(Dataset records)
--- START ---

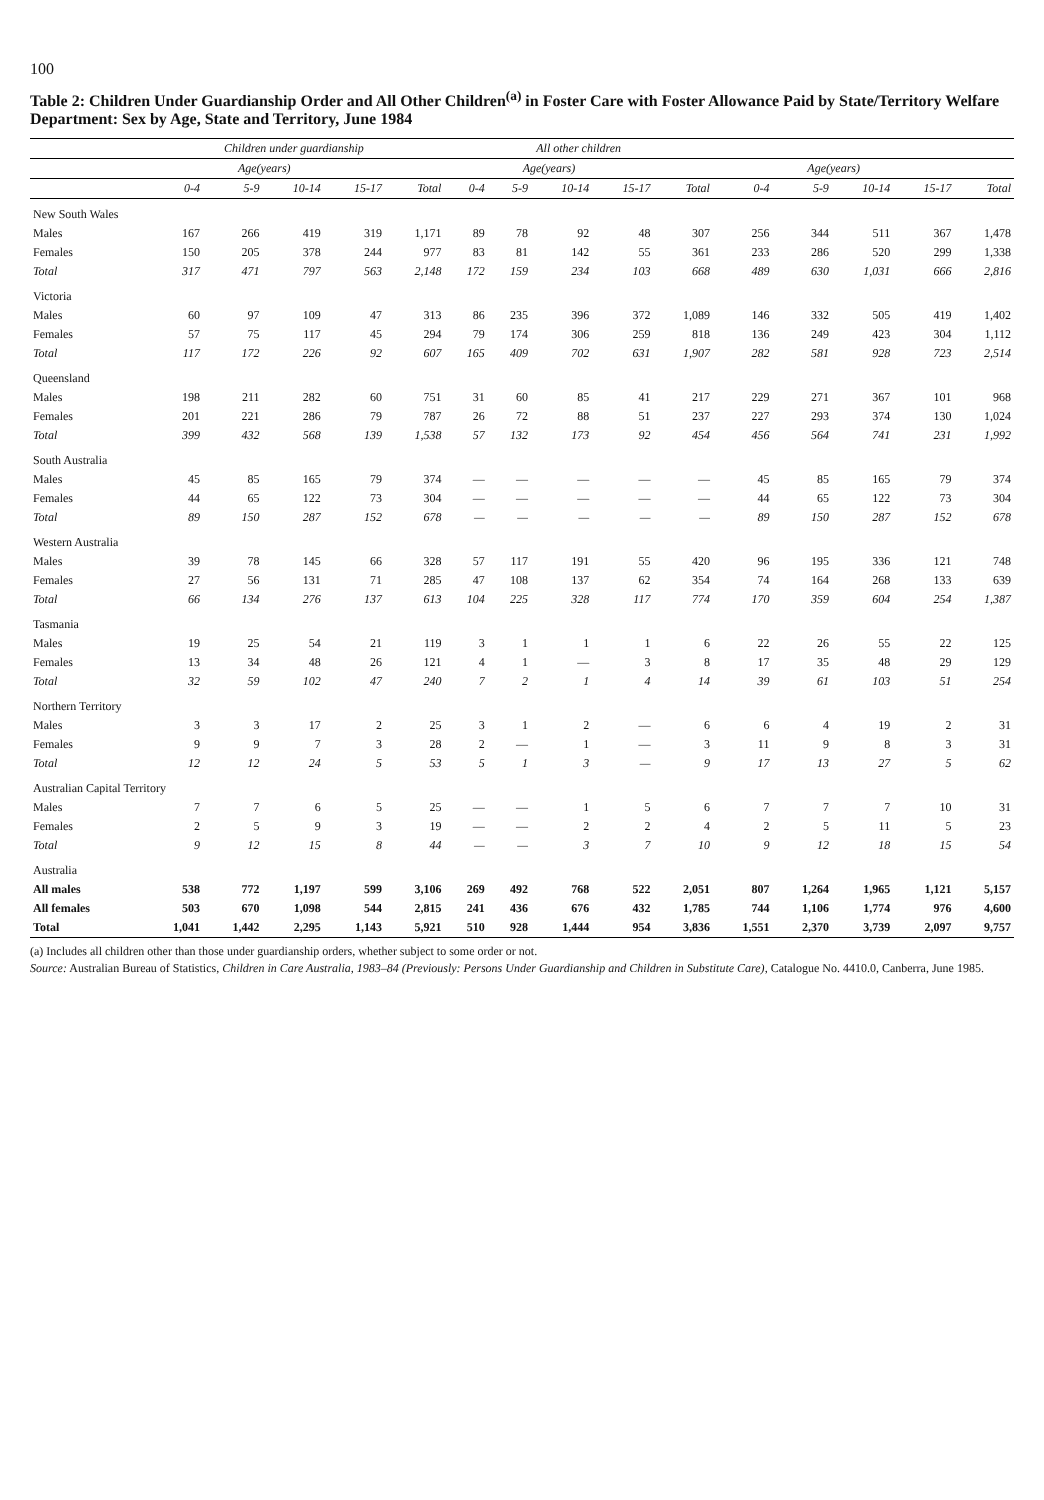100
Table 2: Children Under Guardianship Order and All Other Children<sup>(a)</sup> in Foster Care with Foster Allowance Paid by State/Territory Welfare Department: Sex by Age, State and Territory, June 1984
| | Children under guardianship | | | | | All other children | | | | | | | | | |
| --- | --- | --- | --- | --- | --- | --- | --- | --- | --- | --- | --- | --- | --- | --- | --- |
| | Age(years) | | | | | Age(years) | | | | | Age(years) | | | | |
| | 0-4 | 5-9 | 10-14 | 15-17 | Total | 0-4 | 5-9 | 10-14 | 15-17 | Total | 0-4 | 5-9 | 10-14 | 15-17 | Total |
| New South Wales | | | | | | | | | | | | | | | |
| Males | 167 | 266 | 419 | 319 | 1,171 | 89 | 78 | 92 | 48 | 307 | 256 | 344 | 511 | 367 | 1,478 |
| Females | 150 | 205 | 378 | 244 | 977 | 83 | 81 | 142 | 55 | 361 | 233 | 286 | 520 | 299 | 1,338 |
| Total | 317 | 471 | 797 | 563 | 2,148 | 172 | 159 | 234 | 103 | 668 | 489 | 630 | 1,031 | 666 | 2,816 |
| Victoria | | | | | | | | | | | | | | | |
| Males | 60 | 97 | 109 | 47 | 313 | 86 | 235 | 396 | 372 | 1,089 | 146 | 332 | 505 | 419 | 1,402 |
| Females | 57 | 75 | 117 | 45 | 294 | 79 | 174 | 306 | 259 | 818 | 136 | 249 | 423 | 304 | 1,112 |
| Total | 117 | 172 | 226 | 92 | 607 | 165 | 409 | 702 | 631 | 1,907 | 282 | 581 | 928 | 723 | 2,514 |
| Queensland | | | | | | | | | | | | | | | |
| Males | 198 | 211 | 282 | 60 | 751 | 31 | 60 | 85 | 41 | 217 | 229 | 271 | 367 | 101 | 968 |
| Females | 201 | 221 | 286 | 79 | 787 | 26 | 72 | 88 | 51 | 237 | 227 | 293 | 374 | 130 | 1,024 |
| Total | 399 | 432 | 568 | 139 | 1,538 | 57 | 132 | 173 | 92 | 454 | 456 | 564 | 741 | 231 | 1,992 |
| South Australia | | | | | | | | | | | | | | | |
| Males | 45 | 85 | 165 | 79 | 374 | — | — | — | — | — | 45 | 85 | 165 | 79 | 374 |
| Females | 44 | 65 | 122 | 73 | 304 | — | — | — | — | — | 44 | 65 | 122 | 73 | 304 |
| Total | 89 | 150 | 287 | 152 | 678 | — | — | — | — | — | 89 | 150 | 287 | 152 | 678 |
| Western Australia | | | | | | | | | | | | | | | |
| Males | 39 | 78 | 145 | 66 | 328 | 57 | 117 | 191 | 55 | 420 | 96 | 195 | 336 | 121 | 748 |
| Females | 27 | 56 | 131 | 71 | 285 | 47 | 108 | 137 | 62 | 354 | 74 | 164 | 268 | 133 | 639 |
| Total | 66 | 134 | 276 | 137 | 613 | 104 | 225 | 328 | 117 | 774 | 170 | 359 | 604 | 254 | 1,387 |
| Tasmania | | | | | | | | | | | | | | | |
| Males | 19 | 25 | 54 | 21 | 119 | 3 | 1 | 1 | 1 | 6 | 22 | 26 | 55 | 22 | 125 |
| Females | 13 | 34 | 48 | 26 | 121 | 4 | 1 | — | 3 | 8 | 17 | 35 | 48 | 29 | 129 |
| Total | 32 | 59 | 102 | 47 | 240 | 7 | 2 | 1 | 4 | 14 | 39 | 61 | 103 | 51 | 254 |
| Northern Territory | | | | | | | | | | | | | | | |
| Males | 3 | 3 | 17 | 2 | 25 | 3 | 1 | 2 | — | 6 | 6 | 4 | 19 | 2 | 31 |
| Females | 9 | 9 | 7 | 3 | 28 | 2 | — | 1 | — | 3 | 11 | 9 | 8 | 3 | 31 |
| Total | 12 | 12 | 24 | 5 | 53 | 5 | 1 | 3 | — | 9 | 17 | 13 | 27 | 5 | 62 |
| Australian Capital Territory | | | | | | | | | | | | | | | |
| Males | 7 | 7 | 6 | 5 | 25 | — | — | 1 | 5 | 6 | 7 | 7 | 7 | 10 | 31 |
| Females | 2 | 5 | 9 | 3 | 19 | — | — | 2 | 2 | 4 | 2 | 5 | 11 | 5 | 23 |
| Total | 9 | 12 | 15 | 8 | 44 | — | — | 3 | 7 | 10 | 9 | 12 | 18 | 15 | 54 |
| Australia | | | | | | | | | | | | | | | |
| All males | 538 | 772 | 1,197 | 599 | 3,106 | 269 | 492 | 768 | 522 | 2,051 | 807 | 1,264 | 1,965 | 1,121 | 5,157 |
| All females | 503 | 670 | 1,098 | 544 | 2,815 | 241 | 436 | 676 | 432 | 1,785 | 744 | 1,106 | 1,774 | 976 | 4,600 |
| Total | 1,041 | 1,442 | 2,295 | 1,143 | 5,921 | 510 | 928 | 1,444 | 954 | 3,836 | 1,551 | 2,370 | 3,739 | 2,097 | 9,757 |
(a) Includes all children other than those under guardianship orders, whether subject to some order or not.
Source: Australian Bureau of Statistics, Children in Care Australia, 1983–84 (Previously: Persons Under Guardianship and Children in Substitute Care), Catalogue No. 4410.0, Canberra, June 1985.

--- END ---

** Work to complete **
All lines from the beginning of the entries above to the line containing "Victoria | |", inclusive, should be printed exactly, apart from the pictures.

** Solution to the problem **
100
Table 2: Children Under Guardianship Order and All Other Children<sup>(a)</sup> in Foster Care with Foster Allowance Paid by State/Territory Welfare Department: Sex by Age, State and Territory, June 1984
| | Children under guardianship | | | | | All other children | | | | | | | | | |
| --- | --- | --- | --- | --- | --- | --- | --- | --- | --- | --- | --- | --- | --- | --- | --- |
| | Age(years) | | | | | Age(years) | | | | | Age(years) | | | | |
| | 0-4 | 5-9 | 10-14 | 15-17 | Total | 0-4 | 5-9 | 10-14 | 15-17 | Total | 0-4 | 5-9 | 10-14 | 15-17 | Total |
| New South Wales | | | | | | | | | | | | | | | |
| Males | 167 | 266 | 419 | 319 | 1,171 | 89 | 78 | 92 | 48 | 307 | 256 | 344 | 511 | 367 | 1,478 |
| Females | 150 | 205 | 378 | 244 | 977 | 83 | 81 | 142 | 55 | 361 | 233 | 286 | 520 | 299 | 1,338 |
| Total | 317 | 471 | 797 | 563 | 2,148 | 172 | 159 | 234 | 103 | 668 | 489 | 630 | 1,031 | 666 | 2,816 |
| Victoria | | | | | | | | | | | | | | | |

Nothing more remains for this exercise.